[Collected data]
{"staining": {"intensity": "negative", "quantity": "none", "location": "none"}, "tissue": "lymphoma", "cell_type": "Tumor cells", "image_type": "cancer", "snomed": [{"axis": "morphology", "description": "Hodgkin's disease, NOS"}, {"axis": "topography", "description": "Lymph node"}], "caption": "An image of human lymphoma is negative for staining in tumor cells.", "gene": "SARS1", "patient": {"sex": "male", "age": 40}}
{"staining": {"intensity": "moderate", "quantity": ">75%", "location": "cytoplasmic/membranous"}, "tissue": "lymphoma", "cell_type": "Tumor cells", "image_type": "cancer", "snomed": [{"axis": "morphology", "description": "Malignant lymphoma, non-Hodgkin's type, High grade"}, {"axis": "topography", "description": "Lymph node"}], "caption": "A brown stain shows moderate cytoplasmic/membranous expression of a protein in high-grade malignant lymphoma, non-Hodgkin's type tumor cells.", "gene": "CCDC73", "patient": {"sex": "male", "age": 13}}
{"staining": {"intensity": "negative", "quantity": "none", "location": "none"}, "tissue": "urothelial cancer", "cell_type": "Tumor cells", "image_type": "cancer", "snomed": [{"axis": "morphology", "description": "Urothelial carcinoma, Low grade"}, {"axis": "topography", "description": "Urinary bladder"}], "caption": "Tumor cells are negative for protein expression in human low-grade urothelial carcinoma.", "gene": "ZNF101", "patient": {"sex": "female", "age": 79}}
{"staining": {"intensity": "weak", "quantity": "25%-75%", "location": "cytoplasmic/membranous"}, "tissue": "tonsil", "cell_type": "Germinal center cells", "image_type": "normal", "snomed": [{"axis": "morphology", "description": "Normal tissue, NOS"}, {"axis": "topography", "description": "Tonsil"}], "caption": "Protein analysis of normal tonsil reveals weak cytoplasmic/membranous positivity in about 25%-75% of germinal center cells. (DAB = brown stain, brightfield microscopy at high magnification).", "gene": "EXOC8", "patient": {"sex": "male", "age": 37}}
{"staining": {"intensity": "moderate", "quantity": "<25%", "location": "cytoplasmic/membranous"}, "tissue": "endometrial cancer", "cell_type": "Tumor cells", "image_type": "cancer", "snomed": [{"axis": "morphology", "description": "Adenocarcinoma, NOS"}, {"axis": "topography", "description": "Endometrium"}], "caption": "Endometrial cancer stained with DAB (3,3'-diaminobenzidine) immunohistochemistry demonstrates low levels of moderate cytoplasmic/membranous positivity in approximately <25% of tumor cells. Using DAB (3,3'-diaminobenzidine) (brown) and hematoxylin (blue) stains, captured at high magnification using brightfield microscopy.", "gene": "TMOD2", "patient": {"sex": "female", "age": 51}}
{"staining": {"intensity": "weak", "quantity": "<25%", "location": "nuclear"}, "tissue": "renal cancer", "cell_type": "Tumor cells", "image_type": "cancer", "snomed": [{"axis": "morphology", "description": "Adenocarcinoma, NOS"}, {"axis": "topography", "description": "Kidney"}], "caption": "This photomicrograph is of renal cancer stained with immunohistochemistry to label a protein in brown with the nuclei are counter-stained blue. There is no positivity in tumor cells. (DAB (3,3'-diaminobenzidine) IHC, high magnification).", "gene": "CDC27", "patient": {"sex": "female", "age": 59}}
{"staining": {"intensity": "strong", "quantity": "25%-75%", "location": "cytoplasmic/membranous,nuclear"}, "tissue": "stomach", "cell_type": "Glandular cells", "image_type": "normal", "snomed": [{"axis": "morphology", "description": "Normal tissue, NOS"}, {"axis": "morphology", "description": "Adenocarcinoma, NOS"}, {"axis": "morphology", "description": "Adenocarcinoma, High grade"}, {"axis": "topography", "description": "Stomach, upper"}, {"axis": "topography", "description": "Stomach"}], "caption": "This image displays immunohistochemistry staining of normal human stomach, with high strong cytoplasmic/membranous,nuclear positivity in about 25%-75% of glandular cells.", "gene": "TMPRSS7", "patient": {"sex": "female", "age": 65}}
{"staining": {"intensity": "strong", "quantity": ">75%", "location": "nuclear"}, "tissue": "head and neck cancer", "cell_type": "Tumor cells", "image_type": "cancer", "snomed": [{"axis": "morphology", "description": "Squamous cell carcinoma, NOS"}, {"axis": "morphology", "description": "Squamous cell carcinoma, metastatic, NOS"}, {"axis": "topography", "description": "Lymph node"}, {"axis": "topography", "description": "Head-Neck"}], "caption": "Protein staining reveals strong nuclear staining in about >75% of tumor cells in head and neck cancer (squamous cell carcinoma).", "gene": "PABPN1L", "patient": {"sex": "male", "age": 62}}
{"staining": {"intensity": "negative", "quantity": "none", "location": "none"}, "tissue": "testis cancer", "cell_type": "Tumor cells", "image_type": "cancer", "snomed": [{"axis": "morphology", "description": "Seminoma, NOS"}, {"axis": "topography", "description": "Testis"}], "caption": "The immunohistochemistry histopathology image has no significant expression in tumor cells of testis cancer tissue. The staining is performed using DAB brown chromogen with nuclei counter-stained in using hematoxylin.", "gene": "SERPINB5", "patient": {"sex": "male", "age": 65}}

# [Task directions]
For this exercise, please output exactly the lines above starting at the line with "non-Hodgkin's type, High" and ending at the line with "cells are negative", ends included.

# [Response for this exercise]
{"staining": {"intensity": "moderate", "quantity": ">75%", "location": "cytoplasmic/membranous"}, "tissue": "lymphoma", "cell_type": "Tumor cells", "image_type": "cancer", "snomed": [{"axis": "morphology", "description": "Malignant lymphoma, non-Hodgkin's type, High grade"}, {"axis": "topography", "description": "Lymph node"}], "caption": "A brown stain shows moderate cytoplasmic/membranous expression of a protein in high-grade malignant lymphoma, non-Hodgkin's type tumor cells.", "gene": "CCDC73", "patient": {"sex": "male", "age": 13}}
{"staining": {"intensity": "negative", "quantity": "none", "location": "none"}, "tissue": "urothelial cancer", "cell_type": "Tumor cells", "image_type": "cancer", "snomed": [{"axis": "morphology", "description": "Urothelial carcinoma, Low grade"}, {"axis": "topography", "description": "Urinary bladder"}], "caption": "Tumor cells are negative for protein expression in human low-grade urothelial carcinoma.", "gene": "ZNF101", "patient": {"sex": "female", "age": 79}}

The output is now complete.